Cette enquête sur un cas très spécifique n’explique sans doute pas l’ensemble de la géographie de la schizophrénie dessinée par la statistique et la carte très imparfaite de Paul Sivadon en 1948. Mais elle autorise un questionnement sur un aspect très important et pourtant méconnu de l’histoire du diagnostic. La démence précoce ou la schizophrénie des malades dont il est question n’est ni un effet de la nature ni un effet de culture mais il est en grande partie un produit des considérations administratives et financières de l’exercice du soin dans la première moitié du xxe siècle. Il n’est qu’un exemple parmi d’autres qui montre comment la diffusion de ces nouveaux diagnostics comporte de nombreuses dimensions sociales sur lesquelles il est capital de revenir afin de saisir la portée de l’émergence d’un nouveau diagnostic dans une société donnée.

Liens d’intérêt

l’auteur déclare ne pas avoir de lien d’intérêt avec cet article.

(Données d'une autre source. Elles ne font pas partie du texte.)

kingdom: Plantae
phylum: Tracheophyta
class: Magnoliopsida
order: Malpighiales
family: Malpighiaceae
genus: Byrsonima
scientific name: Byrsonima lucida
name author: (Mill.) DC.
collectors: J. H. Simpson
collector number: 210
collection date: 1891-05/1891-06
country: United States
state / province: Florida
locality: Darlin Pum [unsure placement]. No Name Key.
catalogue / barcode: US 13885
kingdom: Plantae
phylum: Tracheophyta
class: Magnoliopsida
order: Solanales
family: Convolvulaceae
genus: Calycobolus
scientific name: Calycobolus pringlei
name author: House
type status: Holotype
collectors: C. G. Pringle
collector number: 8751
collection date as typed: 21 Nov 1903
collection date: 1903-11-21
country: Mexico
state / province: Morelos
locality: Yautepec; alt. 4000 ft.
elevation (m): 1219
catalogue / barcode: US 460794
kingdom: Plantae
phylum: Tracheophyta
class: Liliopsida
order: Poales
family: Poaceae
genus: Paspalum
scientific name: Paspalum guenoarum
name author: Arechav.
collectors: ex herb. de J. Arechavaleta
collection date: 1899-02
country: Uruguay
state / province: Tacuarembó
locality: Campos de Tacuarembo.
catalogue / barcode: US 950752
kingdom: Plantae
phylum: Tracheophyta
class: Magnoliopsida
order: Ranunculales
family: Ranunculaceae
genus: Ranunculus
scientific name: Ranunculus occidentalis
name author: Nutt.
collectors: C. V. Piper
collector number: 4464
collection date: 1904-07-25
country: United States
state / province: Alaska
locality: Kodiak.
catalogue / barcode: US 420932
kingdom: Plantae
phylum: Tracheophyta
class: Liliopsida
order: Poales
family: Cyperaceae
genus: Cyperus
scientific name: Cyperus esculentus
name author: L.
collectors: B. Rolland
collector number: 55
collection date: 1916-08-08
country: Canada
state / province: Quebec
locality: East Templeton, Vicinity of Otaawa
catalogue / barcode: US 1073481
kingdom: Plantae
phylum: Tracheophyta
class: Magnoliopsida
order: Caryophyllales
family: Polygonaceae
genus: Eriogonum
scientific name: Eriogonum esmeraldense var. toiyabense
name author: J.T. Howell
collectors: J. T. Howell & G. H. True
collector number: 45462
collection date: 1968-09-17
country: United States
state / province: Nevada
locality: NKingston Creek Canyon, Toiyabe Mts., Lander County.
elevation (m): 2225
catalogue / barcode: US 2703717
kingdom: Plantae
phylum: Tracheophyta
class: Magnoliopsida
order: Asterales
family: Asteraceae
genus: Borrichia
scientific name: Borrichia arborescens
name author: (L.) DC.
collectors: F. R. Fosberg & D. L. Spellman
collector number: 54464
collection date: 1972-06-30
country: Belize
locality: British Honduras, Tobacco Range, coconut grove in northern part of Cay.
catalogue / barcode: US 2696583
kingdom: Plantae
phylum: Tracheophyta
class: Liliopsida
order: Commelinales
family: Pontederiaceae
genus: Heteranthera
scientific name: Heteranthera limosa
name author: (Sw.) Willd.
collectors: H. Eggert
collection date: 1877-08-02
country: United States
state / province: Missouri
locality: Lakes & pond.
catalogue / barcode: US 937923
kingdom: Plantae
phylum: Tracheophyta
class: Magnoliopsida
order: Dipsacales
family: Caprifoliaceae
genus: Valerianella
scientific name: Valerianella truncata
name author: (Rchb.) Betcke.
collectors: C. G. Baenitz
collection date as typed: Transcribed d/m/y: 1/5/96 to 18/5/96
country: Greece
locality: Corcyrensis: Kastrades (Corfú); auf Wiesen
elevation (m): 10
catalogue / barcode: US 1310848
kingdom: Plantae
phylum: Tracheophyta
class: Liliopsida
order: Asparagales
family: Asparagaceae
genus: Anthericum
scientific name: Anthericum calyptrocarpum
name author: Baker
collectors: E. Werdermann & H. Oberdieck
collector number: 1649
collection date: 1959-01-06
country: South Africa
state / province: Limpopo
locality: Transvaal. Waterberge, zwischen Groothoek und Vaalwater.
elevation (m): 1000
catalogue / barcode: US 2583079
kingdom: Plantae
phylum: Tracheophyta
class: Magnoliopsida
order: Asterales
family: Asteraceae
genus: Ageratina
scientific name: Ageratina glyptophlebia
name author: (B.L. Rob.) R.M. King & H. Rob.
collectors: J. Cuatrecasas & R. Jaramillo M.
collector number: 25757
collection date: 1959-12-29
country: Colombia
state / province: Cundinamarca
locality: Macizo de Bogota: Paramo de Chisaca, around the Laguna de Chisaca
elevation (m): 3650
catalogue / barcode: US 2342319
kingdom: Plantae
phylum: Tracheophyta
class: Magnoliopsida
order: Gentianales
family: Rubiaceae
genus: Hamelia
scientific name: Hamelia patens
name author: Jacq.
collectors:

* Ce texte est extrait en grande partie de Schizophrènes au XXe siècle. Des effets secondaires de l’histoire. Paris : Alma éditeur, 2018.

1 Les statistiques ont été établies par des sondages annuels dans les registres d’admission (ou de sorties pour MB) de chaque décennie de la période pour les années 1905, 1912, 1928, 1934, 1941, 1948. Afin d’obtenir des corpus significatifs, dans les établissements les plus petits, le sondage a été étendu à l’ensemble du registre comportant l’année de référence. Les diagnostics retenus sont exclusivement ceux qui mentionnent explicitement la « démence précoce », la « schizophrénie », l’« hébéphrénie », et non les tableaux symptomatiques qui s’en approchent. Les hôpitaux retenus sont ceux du Mans, d’Alençon, de Maison Blanche, de Montpellier, de Sainte-Anne.

2 Rapports médicaux semestriels au préfet, Font d’Aurelle (1946-1963), AD Hérault, 402 W 2 à 5.

3 Registre d’inscription des aliénés admis à l’asile, 1935-1938, AD Hérault, 1 X 576.

4 « La médecine en Corse ». La Presse médicale, n̊70 et 72, 2 et 9 septembre 1925.

5 Aliénés corses admis à l’asile de Montpellier, 1939-1941, ADH, 1 X 778.

6 Aliénés corses admis à l’asile de Montpellier, 1918-1938, ADH, 1 X 777.